Saved data entries:
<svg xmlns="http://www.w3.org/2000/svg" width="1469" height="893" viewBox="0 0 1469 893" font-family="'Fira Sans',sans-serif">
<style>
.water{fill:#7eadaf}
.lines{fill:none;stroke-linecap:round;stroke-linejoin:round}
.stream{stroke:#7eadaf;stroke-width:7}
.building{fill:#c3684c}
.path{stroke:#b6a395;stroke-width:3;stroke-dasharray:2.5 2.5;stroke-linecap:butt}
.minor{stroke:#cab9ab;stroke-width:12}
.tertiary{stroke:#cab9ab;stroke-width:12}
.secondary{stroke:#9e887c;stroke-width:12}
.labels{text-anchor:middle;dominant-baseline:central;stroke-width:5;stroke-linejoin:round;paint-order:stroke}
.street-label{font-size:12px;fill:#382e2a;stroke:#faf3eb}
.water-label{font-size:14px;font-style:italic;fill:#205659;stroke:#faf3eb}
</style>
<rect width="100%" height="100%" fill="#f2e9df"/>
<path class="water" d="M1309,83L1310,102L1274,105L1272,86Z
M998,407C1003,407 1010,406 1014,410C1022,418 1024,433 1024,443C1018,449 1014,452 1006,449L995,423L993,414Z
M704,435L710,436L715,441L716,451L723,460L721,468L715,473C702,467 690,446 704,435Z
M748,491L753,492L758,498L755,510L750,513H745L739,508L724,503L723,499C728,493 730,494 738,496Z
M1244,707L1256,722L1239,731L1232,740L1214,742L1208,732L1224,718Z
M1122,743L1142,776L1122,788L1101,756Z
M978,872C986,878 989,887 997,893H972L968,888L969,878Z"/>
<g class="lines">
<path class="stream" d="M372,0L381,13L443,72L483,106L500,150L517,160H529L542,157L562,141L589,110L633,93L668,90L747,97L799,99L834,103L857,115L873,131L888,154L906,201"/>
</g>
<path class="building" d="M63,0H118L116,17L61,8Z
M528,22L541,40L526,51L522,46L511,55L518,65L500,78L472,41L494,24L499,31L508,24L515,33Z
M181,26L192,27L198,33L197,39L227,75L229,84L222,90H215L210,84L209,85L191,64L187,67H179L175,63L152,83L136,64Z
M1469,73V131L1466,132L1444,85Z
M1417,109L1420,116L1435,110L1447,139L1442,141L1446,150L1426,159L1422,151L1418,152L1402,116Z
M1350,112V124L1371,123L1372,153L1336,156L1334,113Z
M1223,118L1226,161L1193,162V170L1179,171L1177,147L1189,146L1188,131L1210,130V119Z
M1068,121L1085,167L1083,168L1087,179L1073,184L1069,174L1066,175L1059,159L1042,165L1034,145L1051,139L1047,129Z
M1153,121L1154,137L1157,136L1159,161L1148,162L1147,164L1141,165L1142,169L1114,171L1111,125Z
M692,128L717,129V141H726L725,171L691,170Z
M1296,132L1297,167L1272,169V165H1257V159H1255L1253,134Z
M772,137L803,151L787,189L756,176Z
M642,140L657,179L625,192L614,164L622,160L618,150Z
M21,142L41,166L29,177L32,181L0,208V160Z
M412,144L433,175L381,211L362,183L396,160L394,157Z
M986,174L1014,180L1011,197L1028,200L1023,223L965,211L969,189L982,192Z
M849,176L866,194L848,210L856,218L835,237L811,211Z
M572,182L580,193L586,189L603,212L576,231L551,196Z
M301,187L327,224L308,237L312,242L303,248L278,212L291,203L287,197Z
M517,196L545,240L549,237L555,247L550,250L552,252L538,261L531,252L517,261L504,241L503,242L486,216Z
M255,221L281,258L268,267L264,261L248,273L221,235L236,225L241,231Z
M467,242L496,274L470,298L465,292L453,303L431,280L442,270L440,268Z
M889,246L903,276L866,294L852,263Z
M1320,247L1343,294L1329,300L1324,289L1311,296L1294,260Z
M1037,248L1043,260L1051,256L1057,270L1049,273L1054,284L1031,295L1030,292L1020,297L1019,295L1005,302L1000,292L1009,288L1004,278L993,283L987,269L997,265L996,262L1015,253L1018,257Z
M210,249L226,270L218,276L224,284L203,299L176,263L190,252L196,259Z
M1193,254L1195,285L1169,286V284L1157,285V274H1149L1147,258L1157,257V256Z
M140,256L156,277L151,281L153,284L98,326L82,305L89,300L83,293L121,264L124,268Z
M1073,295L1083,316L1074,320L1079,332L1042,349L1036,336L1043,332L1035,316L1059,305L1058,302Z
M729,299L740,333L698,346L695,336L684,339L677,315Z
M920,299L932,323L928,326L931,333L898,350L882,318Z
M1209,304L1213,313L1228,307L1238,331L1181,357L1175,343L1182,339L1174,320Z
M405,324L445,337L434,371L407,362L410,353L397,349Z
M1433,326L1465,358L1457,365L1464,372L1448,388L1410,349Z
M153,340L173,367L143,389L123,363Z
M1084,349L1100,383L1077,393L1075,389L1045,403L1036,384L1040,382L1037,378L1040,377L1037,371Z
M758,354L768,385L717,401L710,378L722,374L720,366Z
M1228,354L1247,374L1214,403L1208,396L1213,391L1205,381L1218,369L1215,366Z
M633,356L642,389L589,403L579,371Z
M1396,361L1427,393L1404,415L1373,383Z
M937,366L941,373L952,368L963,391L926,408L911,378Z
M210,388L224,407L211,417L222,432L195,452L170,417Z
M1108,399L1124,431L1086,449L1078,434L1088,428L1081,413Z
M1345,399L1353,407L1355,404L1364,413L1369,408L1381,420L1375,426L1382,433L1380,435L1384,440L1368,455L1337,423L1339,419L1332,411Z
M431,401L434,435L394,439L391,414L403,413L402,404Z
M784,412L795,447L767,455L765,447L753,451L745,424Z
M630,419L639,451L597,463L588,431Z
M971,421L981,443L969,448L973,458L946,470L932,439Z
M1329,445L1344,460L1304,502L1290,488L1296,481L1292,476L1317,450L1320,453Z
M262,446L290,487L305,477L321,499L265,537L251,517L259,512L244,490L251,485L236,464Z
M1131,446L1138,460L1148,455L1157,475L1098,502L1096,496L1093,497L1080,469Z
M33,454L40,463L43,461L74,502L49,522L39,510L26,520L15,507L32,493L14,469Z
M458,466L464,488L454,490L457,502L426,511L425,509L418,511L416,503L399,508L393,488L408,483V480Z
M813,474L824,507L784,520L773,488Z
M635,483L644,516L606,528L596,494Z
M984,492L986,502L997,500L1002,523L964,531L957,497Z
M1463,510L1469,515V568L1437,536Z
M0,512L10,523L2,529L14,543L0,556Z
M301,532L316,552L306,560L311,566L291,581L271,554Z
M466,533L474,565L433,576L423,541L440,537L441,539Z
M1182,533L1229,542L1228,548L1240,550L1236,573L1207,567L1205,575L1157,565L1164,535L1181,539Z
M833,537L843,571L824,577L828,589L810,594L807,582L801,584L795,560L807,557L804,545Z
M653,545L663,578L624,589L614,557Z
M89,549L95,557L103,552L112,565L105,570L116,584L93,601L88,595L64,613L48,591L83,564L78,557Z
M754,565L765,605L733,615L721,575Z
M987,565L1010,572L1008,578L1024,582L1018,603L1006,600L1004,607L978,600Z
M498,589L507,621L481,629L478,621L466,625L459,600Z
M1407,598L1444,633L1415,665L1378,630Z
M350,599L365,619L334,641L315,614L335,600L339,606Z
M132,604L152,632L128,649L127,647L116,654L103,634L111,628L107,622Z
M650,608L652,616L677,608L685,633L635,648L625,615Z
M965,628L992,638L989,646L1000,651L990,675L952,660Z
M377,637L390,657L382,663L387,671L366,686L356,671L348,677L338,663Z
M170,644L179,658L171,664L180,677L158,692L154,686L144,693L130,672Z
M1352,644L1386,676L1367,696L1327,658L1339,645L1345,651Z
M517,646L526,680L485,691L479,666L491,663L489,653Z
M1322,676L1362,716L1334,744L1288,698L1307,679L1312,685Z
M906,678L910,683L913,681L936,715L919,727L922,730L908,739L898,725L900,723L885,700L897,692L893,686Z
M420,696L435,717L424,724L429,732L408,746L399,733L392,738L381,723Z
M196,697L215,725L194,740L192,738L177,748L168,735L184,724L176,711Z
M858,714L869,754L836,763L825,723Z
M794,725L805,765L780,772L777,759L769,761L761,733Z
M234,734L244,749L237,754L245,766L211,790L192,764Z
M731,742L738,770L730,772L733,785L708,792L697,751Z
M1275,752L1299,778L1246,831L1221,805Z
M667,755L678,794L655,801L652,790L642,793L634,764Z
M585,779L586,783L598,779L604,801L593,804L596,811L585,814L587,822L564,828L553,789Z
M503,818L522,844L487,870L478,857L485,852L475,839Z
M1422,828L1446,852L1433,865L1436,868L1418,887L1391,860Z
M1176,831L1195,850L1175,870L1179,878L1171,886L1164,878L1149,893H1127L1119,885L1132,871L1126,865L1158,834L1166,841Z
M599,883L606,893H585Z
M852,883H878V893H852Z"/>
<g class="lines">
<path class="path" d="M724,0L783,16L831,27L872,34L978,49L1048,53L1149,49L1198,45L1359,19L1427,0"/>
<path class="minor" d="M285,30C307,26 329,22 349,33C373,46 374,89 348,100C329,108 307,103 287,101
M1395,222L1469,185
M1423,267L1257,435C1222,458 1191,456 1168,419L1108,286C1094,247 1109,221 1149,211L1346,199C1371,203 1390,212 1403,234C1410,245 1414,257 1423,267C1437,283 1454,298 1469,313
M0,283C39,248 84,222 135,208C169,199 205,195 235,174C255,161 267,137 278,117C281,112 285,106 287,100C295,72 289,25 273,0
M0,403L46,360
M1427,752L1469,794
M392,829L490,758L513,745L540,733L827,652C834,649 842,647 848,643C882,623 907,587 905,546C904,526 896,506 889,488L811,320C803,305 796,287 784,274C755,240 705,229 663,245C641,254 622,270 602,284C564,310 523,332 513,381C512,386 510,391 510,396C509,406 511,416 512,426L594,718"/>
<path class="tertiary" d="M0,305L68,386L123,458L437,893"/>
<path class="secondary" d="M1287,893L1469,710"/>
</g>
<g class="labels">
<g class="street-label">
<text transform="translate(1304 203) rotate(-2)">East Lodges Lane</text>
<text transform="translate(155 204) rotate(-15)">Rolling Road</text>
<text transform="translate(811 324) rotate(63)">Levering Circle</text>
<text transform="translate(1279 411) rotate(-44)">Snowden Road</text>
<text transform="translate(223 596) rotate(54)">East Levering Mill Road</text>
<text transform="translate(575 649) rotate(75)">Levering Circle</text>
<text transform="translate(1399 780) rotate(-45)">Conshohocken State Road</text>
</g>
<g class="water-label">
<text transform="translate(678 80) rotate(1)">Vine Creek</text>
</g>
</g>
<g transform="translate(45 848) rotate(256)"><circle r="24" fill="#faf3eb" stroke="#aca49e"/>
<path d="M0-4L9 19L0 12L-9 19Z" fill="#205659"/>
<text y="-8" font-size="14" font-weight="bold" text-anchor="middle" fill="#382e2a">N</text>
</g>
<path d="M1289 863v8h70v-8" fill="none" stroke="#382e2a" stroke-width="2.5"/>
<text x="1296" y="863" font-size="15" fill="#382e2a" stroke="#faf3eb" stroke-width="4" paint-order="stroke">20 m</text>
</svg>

### PROBLEM REQUIREMENTS:
Scan the data for lines containing "linecap" and copy all of them.

### RESULT:
.lines{fill:none;stroke-linecap:round;stroke-linejoin:round}
.path{stroke:#b6a395;stroke-width:3;stroke-dasharray:2.5 2.5;stroke-linecap:butt}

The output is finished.